Sistem tersebut dirancang untuk meningkatkan stabilitas sekaligus memberikan kenyamanan ketika motor melaju dalam kecepatan tinggi. Bagian belakang menggunakan sistem suspensi cantilever.
Sementara itu, sistem pengereman menjadi salah satu komponen penting yang mendukung performa Black Shadow.
Motor ini menggunakan beberapa drum brake untuk menghasilkan kemampuan pengereman yang sesuai dengan karakter kecepatannya.
Salah satu detail paling mudah dikenali dari Vincent Black Shadow adalah speedometer berukuran besar.
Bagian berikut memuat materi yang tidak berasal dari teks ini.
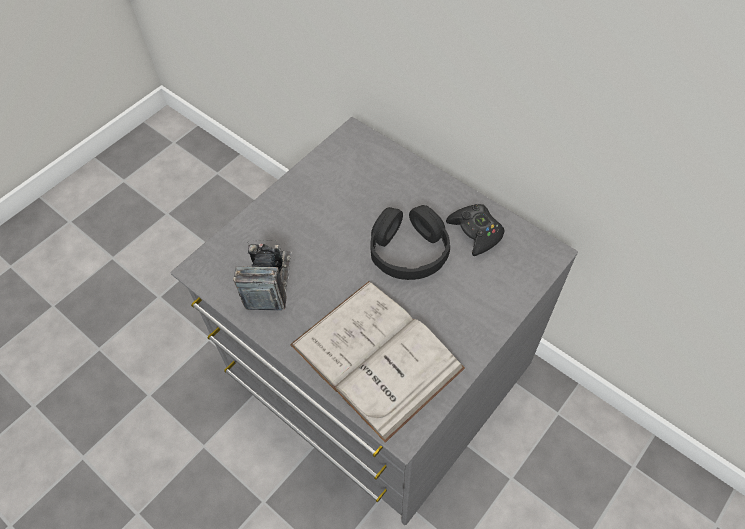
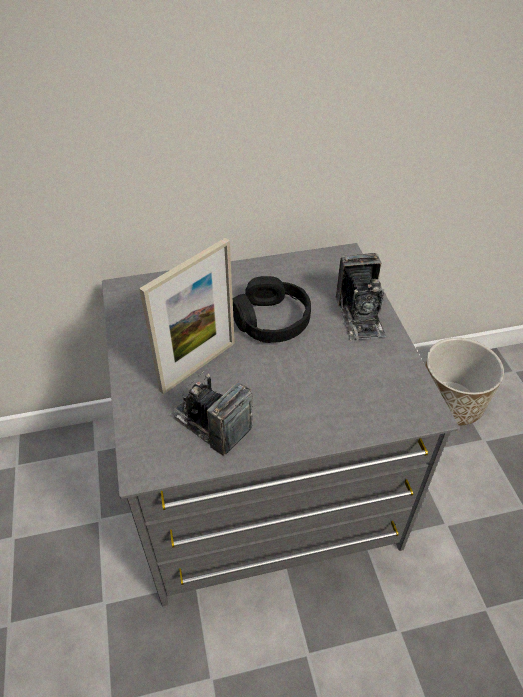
camera: 55 degrees left, 10 degrees down
white book [290,281,465,443] -> none
black game controller [446,204,504,256] -> none
none -> picture frame [139,238,235,394]
none -> camera [336,253,386,340]
none -> planter [425,338,504,426]

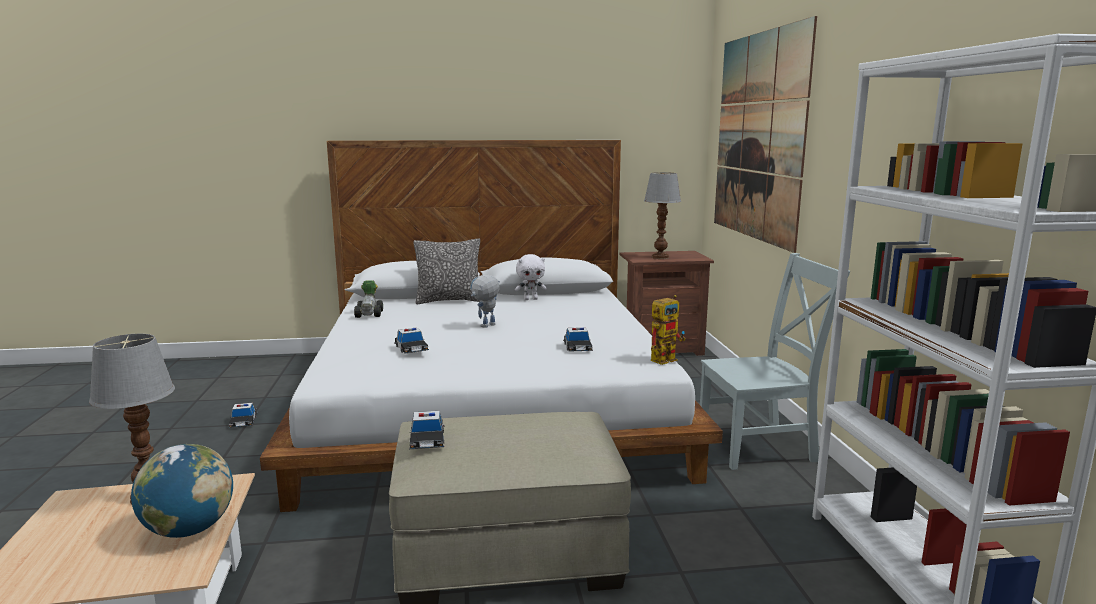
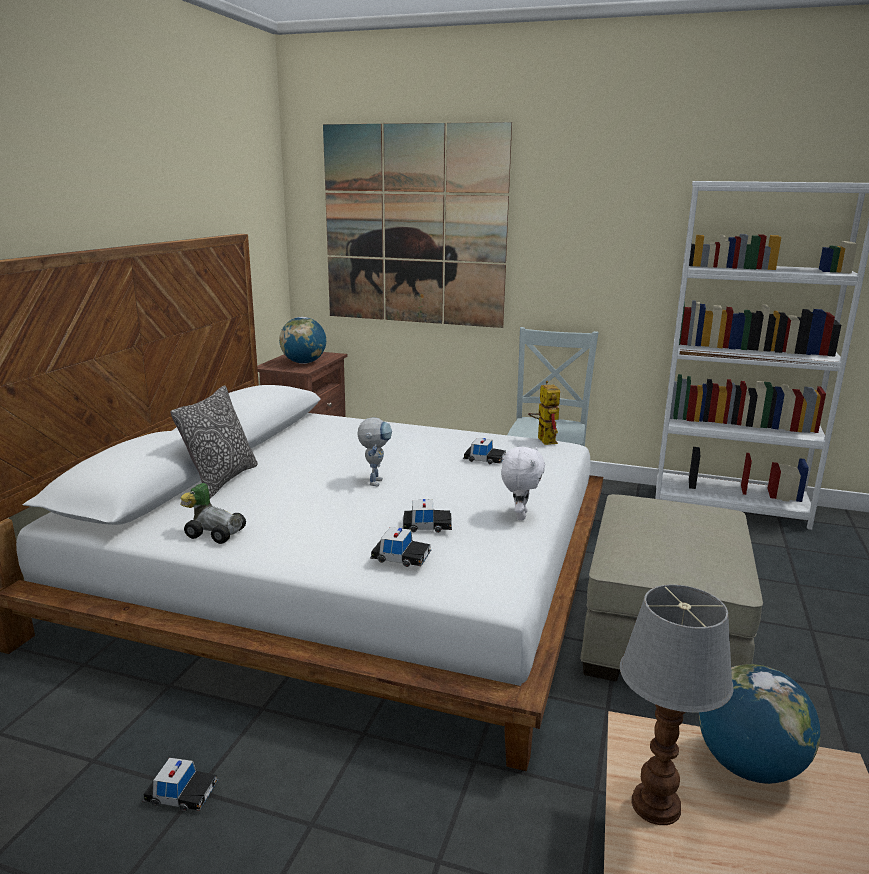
camera: 65 degrees left, 5 degrees up
toy car [409,411,444,449] -> toy car moved to [370,527,431,567]
toy robot [470,274,500,328] -> toy robot turned 150 degrees counterclockwise [357,417,392,487]
white plush toy [515,254,547,300] -> white plush toy moved to [501,447,545,520]
table lamp [644,172,681,259] -> globe [279,317,326,364]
Instrumen Smith berdiameter sekitar lima inci tersebut memiliki skala hingga 150 mph.
Angka tersebut bukan sekadar pemanis. Pada era 1940-an dan 1950-an, kemampuan mencapai lebih dari 100 mph sudah menjadi sesuatu yang luar biasa untuk sepeda motor produksi.
Speedometer tersebut sekaligus menjadi simbol ambisi Vincent dalam menciptakan motor berperforma ekstrem.
Nama Black Shadow juga tidak terlepas dari tampilannya.
Berbeda dengan kecenderungan produsen lain yang banyak menggunakan permukaan logam mengilap, Vincent memberikan lapisan hitam pada mesin dan transmisi.
Lapisan tersebut menggunakan material pelindung antikorosi sebelum mendapatkan lapisan enamel hitam.